What to produce => In the bug-report comment below, why was test.vala modified to end after five seconds? Answer in one to three sentences.

═══ Text section ═══

Possibly more in-depth explanation in non-reference format: http://blog.piechotka.com.pl/2014/03/01/lock-free-collection-in-libgee-hazard-pointer/
Comment 13 Michael Catanzaro 2014-10-22 01:03:10 UTC
(In reply to comment #12) 
> Could you post a stacktrace (to a different bug to track it separatly?) - I
> could not reproduce the issue (yay multithreading).

I can't reproduce it today... weird.

> Sorry - I meant could you run application under gprof or something similar
> which should indicate a method causing it.

I think I'm doing something wrong. Here are the commands I ran:

valac -C test.vala --pkg gio-2.0 --pkg gee-0.8 --pkg posix
cc -pg `pkg-config --cflags --libs gio-2.0 gee-0.8` test.c
./a.out
gprof ./a.out gmon.out

Here's a modified test.vala that terminates after five seconds, so that gmon.out is produced:

public class Test : Application {

    public Test() {
        Object (application_id: "org.gnome.bug737507");
    }

    protected override void activate() {
        var list = new Gee.ConcurrentList<int>();
        list.add(42);
        Idle.add(() => {
            list.remove_at (0);
            return false;   // Source.CONTINUE
        });

	Timeout.add_seconds(5, () => {
            Posix.exit(0);
            assert_not_reached ();
        });

        this.hold();
    }
}

 int main() {
     return new Test().run();
 }

My results are attached, but they are surely not right, since it says no time elapsed....

> Possibly more in-depth explanation in non-reference format:
> http://blog.piechotka.com.pl/2014/03/01/lock-free-collection-in-libgee-hazard-pointer/

Thanks.
Comment 14 Michael Catanzaro 2014-10-22 01:03:39 UTC
Created attachment 289098 [details]
gprof report
Comment 15 Maciej (Matthew) Piechotka 2014-10-22 03:32:54 UTC
(In reply to comment #14)

═══ Information given ═══

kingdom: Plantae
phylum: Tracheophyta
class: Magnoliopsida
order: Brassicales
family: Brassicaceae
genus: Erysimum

═══

Reply => The test program was changed to terminate after five seconds so that the gmon.out file would be produced. That file is then passed to gprof, as in the command "gprof ./a.out gmon.out".